──────── Task inputs

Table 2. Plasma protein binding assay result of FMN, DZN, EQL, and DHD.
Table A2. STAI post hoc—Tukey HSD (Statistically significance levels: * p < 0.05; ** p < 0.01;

────────────────
──────── Task inputs

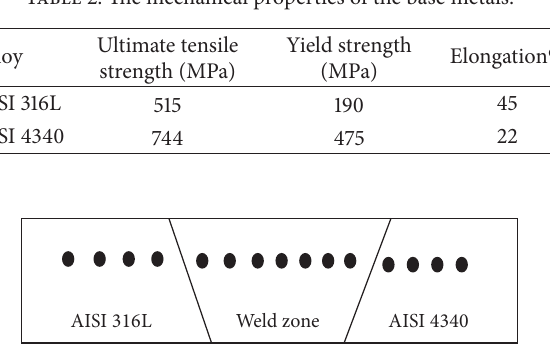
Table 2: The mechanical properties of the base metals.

────────────────

Work task: Reproduce word for word the material above, beginning with the line that contains "Table 2. Plasma" and ending with the line that contains "Table A2. STAI".

Answer to the exercise:
Table 2. Plasma protein binding assay result of FMN, DZN, EQL, and DHD.
Table A2. STAI post hoc—Tukey HSD (Statistically significance levels: * p < 0.05; ** p < 0.01;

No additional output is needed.